第二戦 ゼロ和ゲーム(14)
どうやらこの学校の裏には色んな人知れない秘密が埋もれてるようだな。何か人型巨大兵器とかここの地下に隠してあってもおかしくないよ!
しかし──このすべてが真実だといっても、僕とは一切無関係なんだろう。
「そんなことなんて僕と少しも関係ないじゃないか。君たちは何の権利で無理矢理僕を柳下の護衛なんかに押し付けるんだ」
「バス、体育館」
「はいはいはい!わかった!でもちゃんと説明くらいはしてくれるんだろう」
「実は、芸音がその能力に目をつけたから君を引っ張り込んだんだ。芸音は最近ある危機回避能力を持ってる人がこの学校に転校する予定で、人手不足の問題を解決するためにあの人を柳下の護衛に担当させて欲しいと言ってくれたからだ」
「もし僕が口が軽い人だったら?」
「芸音、コンクリを用意して」
「違いますよ!要するにどうやって僕が秘密を守れる人かってのを確信できるのかってことですよ」
「君は秘密を守れる人じゃなかったら、最初セキュリティカードを床に捨てて君を引き寄せるなんてしないのよ。戦略部の二十人余りの部員で特別に君を選んだから嬉しく思いなさい」
「つまり僕は押し売りされたってわけだな?」
「ずっと何かを任せられるのを積極的に望んでるじゃないか。君は」
知らなかったからだ。君の本当の姿は悪鬼と区別がないのを──芸音が僕の人格を信じてくれるのは嬉しいと思うけど、こんな人を死なせるような方法で引っ張り込むなんて酷すぎる!まだ生保も契約してないのに!
「言っておきますが、僕は喧嘩なんて得意じゃないし、いつでも柳下の傍にいるなんてできないよ」
「そのうち、すべての戦略部員はしばらく一緒に暮らすことになるよ」
「一緒に暮らす?」
僕に眉をひそめ芸音に向きを変えたR。
「この人まだ入学の案内を見たことないの」
「そのようですね。ことによると自ら入学手続きをしていなかったかもしれません。今この人に全部の規則を覚えさせましょうか。たくさん刑具がありますから」
「要らない。血痕が残ったら他の部員を困らせるよ。精神的な手段の方がよいな」
胃が絞られるように痛くなってきた。後で僕は彼女らに何か映像を鑑賞させられるかもしれない。芸音はこちらがBLとかかわるものを見ると即座に気を失うって情報をもう把握してるのかな。

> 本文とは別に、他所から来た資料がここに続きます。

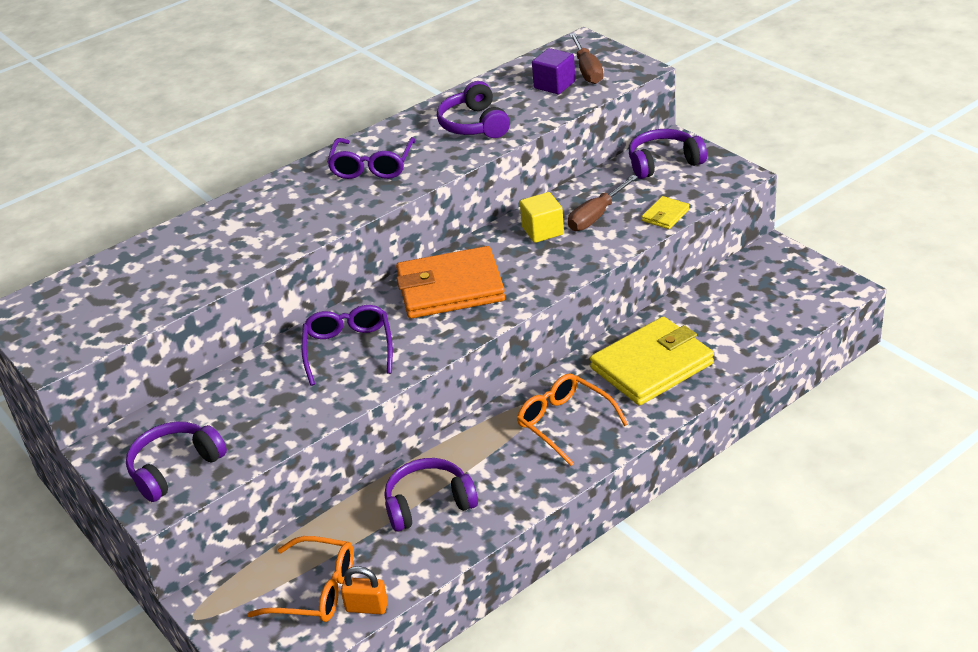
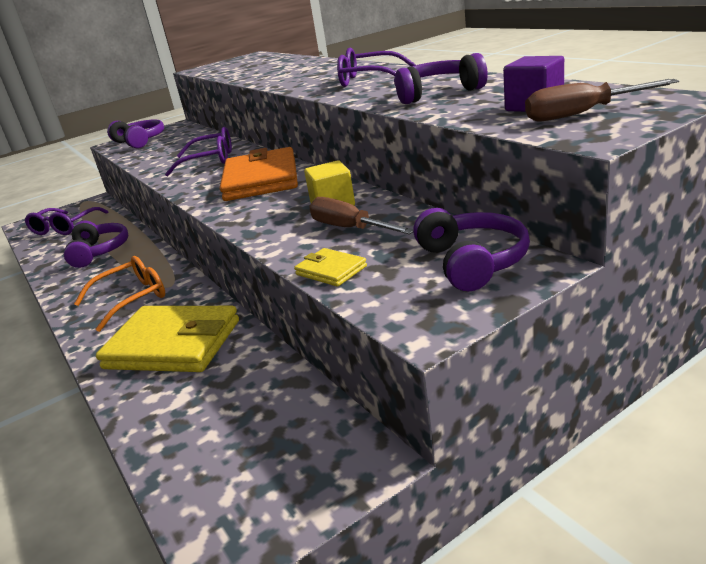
camera: 95 degrees right, 10 degrees down
orange glasses [247,536,354,622] -> purple glasses [25,207,108,235]
orange padlock [341,566,388,614] -> none
yellow wallet [590,316,714,405] -> yellow wallet turned 45 degrees counterclockwise [96,306,239,372]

でも、さっき芸音があることを言い当てた──この学校に転校したのは、完全にお袋が一人で用意してくれたことだ。
「怯者よ。この学校で一学期に一回試運転するってのを聞いたことある?」
「この前黒羽さんが言及したことですね。テストという意味なんですか」
「いや。それは一つ一つの部が自分のソウチを試運転するってことだ」
「装置?」
「学校の名前はまだ覚えてるだろうな。英語で綴ろう」
「えーと……A・W・T・E・C。こんな感じかな」
「それは、Advanced weapons test and exhibition centerってフルネームの略語だ。もうわかったよなあ」
ちょっと待ってください。なかなか英語が下手ってばらされたくないから、少し訳す時間をいただくね。
うーん、先進……兵器……試験……それから……展示場?
まっ!待て!何だそれは!
「その顔、もうわかったよね。この学院は世界中の大手企業の技術試験場であり、メインは色んな試験段階の装置を検証して、買い主に展示することだ。普通の学校でも見られる部以外に、たくさんの特別な部は企業によって出資して成立したものよ。ただしその部の部員たちが企業に協力して製品を試運転するのはおきてだ。特別な部の顧問先生は皆企業の代表者で、私もその中の一人ってこと」
「ほっ、他の学生も皆このことを知っていますか」
「もちろん。はっきり入学の案内を読んでないのは君だけだ。入学願書を書く時酔っ払ってたとか」
お袋よ!どうしてこんな大切なことを言ってくれなかったのか!
「一方、試運転する装置は軍事的な価値があるので、買い主は大半国家級の機関である。日本政府はこの学院に管轄権がない。一切の事務は学校の理事会が勤めるのだ」
「いわゆる治外法権みたいなことですか」
「その通りだ」
一般の高校に似てる学業はただの表で、先進的な装置を試運転するのに協力するのがその裏なのか……
どうやら罠にかかったようだ。だからここはこんなにたくさん妙ちきりんな部があるんだ。大手企業の傑作だな、恐らく。